→ **EXERCISE DESCRIPTION**: Retype the stretch from "After a cold" through "Red Route bus." in the passage about waking after a cold night, copying every word and mark unchanged.

→ **PASSAGE PROVIDED**:
※ ※ ※
After a cold night with not very much sleep, I awoke to Lizzie’s iPhone alarm, which she then turned off. I felt very guilty later that having woken her up to turn it off, she didn’t get back to sleep again. Now that the sun was up and it was not quite so bitterly cold, I got the the best sleep I’d had all night in the two hours that followed. At about 9am Lizzie woke me up and after getting dressed, having breakfast and making our picnic lunch, we headed off in search of the Red Route bus.
※ ※ ※
→ **DATA SECTION**:
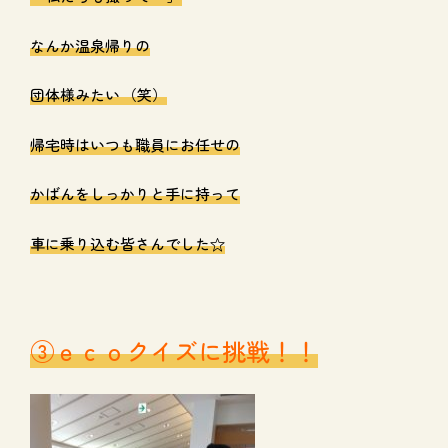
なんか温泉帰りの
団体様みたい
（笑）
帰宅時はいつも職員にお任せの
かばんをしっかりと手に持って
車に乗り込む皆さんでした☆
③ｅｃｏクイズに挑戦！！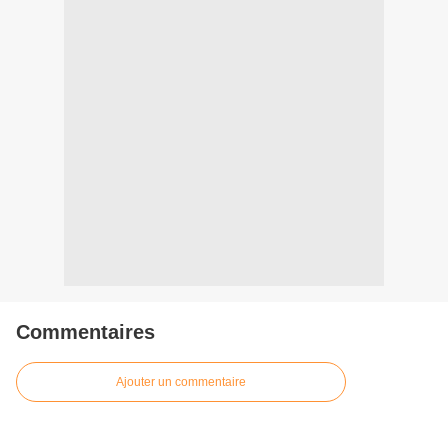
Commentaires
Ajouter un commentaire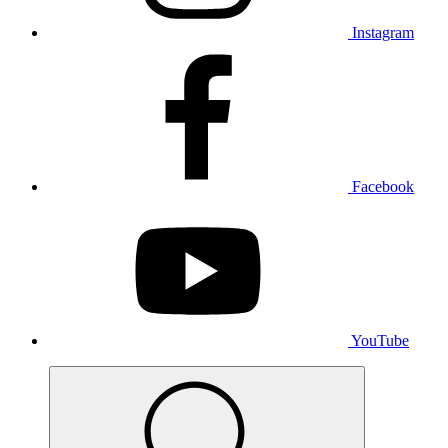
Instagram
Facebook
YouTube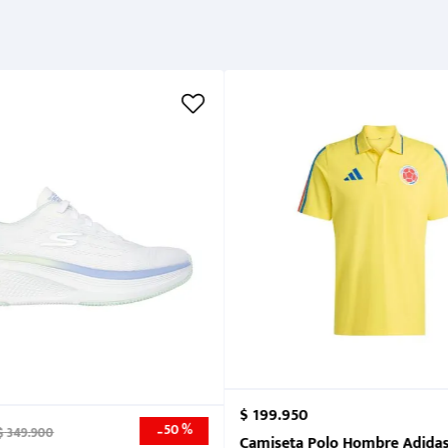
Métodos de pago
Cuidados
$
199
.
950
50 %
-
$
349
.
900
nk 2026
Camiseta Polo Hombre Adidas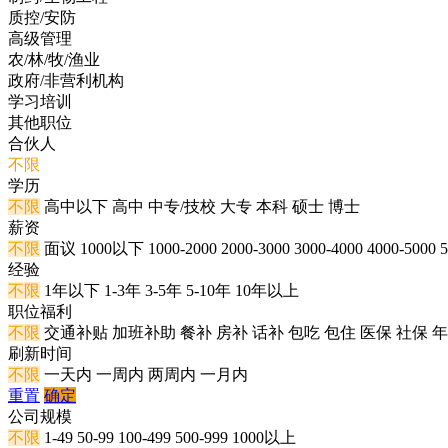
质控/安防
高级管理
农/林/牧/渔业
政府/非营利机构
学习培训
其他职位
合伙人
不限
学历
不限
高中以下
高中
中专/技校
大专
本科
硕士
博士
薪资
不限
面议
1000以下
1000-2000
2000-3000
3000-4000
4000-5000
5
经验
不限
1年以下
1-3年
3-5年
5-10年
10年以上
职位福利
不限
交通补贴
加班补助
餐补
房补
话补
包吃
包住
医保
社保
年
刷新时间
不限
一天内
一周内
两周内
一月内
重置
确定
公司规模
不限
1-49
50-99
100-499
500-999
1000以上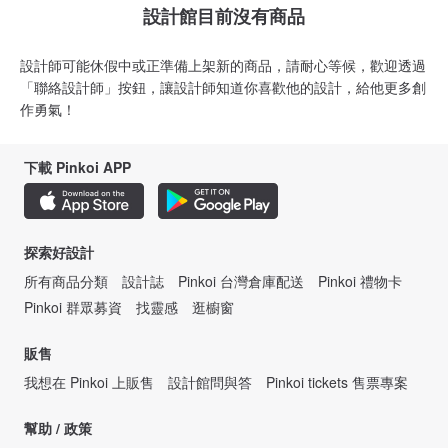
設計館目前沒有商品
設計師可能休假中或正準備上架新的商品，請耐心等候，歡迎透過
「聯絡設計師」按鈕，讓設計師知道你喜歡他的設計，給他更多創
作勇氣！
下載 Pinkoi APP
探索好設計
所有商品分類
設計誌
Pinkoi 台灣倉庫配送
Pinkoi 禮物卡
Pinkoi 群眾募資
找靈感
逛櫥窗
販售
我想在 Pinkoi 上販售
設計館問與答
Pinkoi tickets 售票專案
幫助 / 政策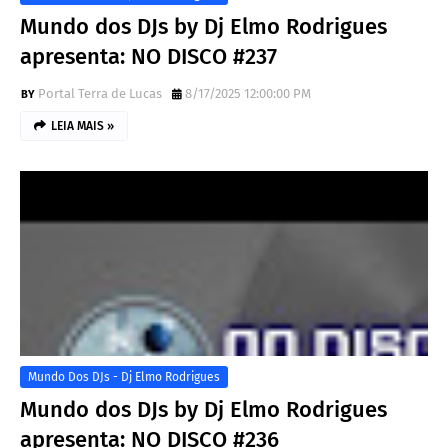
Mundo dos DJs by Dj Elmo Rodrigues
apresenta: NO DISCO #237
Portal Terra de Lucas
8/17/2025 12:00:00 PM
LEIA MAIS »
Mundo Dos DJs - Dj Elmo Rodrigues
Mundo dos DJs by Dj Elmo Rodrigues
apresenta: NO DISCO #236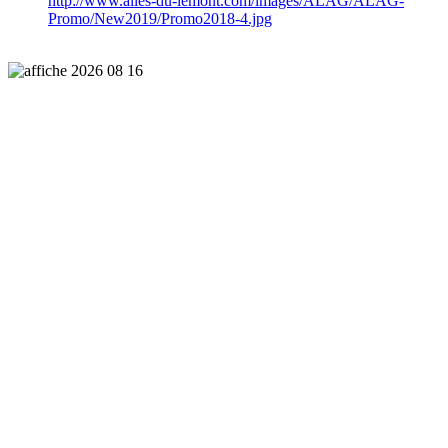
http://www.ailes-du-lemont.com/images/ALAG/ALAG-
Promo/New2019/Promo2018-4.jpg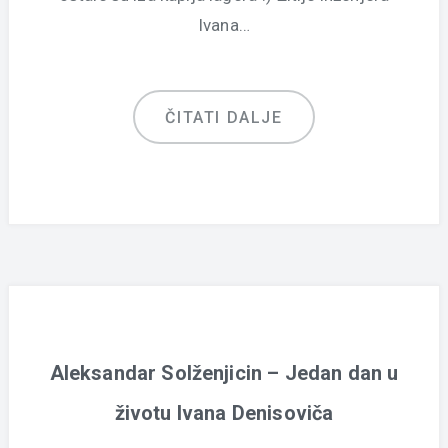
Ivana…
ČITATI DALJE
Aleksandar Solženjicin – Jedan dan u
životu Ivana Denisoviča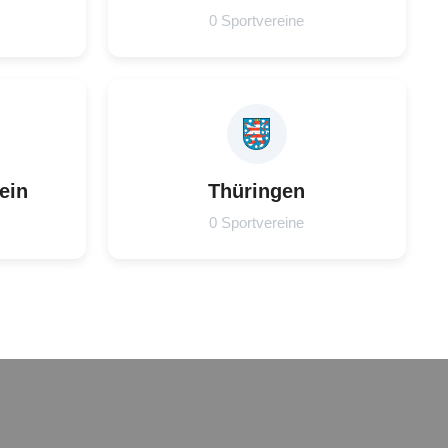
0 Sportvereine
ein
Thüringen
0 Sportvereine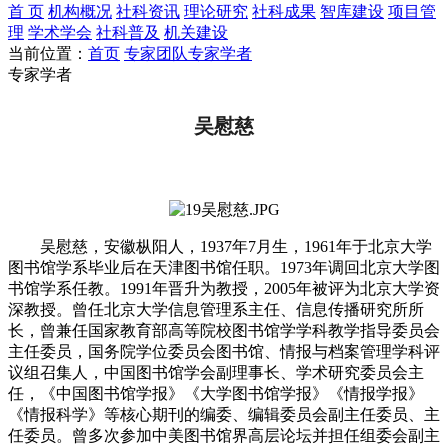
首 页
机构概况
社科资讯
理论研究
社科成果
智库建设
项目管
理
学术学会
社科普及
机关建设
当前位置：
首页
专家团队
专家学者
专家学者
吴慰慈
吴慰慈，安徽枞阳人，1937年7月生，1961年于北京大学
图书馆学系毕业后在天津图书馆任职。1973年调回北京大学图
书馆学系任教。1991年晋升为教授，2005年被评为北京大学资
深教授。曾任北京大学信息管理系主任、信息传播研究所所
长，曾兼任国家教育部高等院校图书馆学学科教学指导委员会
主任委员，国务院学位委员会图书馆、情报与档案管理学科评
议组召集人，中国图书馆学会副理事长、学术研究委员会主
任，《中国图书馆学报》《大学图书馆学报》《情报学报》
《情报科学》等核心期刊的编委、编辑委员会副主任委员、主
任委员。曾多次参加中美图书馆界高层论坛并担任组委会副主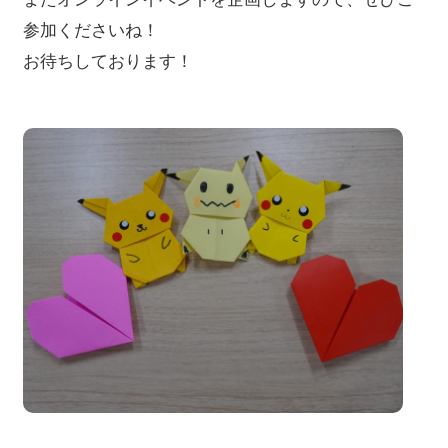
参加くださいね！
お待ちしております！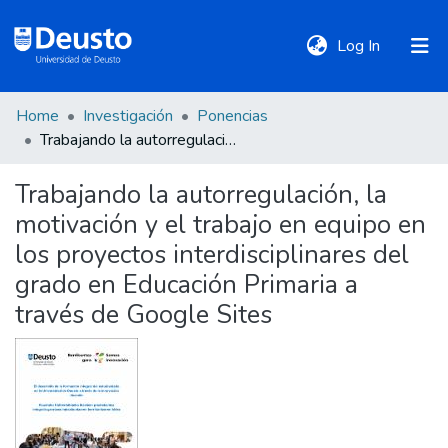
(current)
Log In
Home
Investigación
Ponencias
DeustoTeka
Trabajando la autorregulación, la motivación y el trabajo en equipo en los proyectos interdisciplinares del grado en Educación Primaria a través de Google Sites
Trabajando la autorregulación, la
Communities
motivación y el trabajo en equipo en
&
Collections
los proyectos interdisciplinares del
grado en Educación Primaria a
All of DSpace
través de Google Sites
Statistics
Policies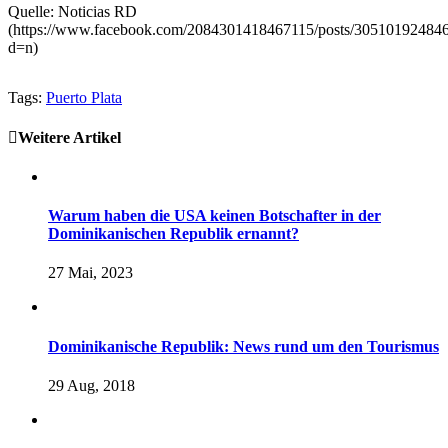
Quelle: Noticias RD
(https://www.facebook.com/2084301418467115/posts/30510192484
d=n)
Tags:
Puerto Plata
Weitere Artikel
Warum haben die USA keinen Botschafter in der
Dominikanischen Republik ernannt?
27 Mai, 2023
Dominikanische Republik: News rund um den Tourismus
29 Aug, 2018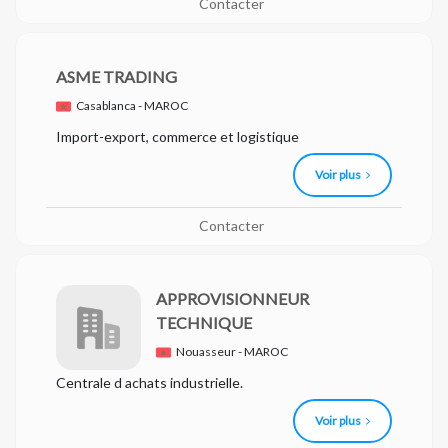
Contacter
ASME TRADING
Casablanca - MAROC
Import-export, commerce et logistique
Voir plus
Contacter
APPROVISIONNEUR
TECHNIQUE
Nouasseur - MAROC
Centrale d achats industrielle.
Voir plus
※ ※ ※
→ **EXPECTED ANSWER**:
After a cold night with not very much sleep, I awoke to Lizzie’s iPhone alarm, which she then turned off. I felt very guilty later that having woken her up to turn it off, she didn’t get back to sleep again. Now that the sun was up and it was not quite so bitterly cold, I got the the best sleep I’d had all night in the two hours that followed. At about 9am Lizzie woke me up and after getting dressed, having breakfast and making our picnic lunch, we headed off in search of the Red Route bus.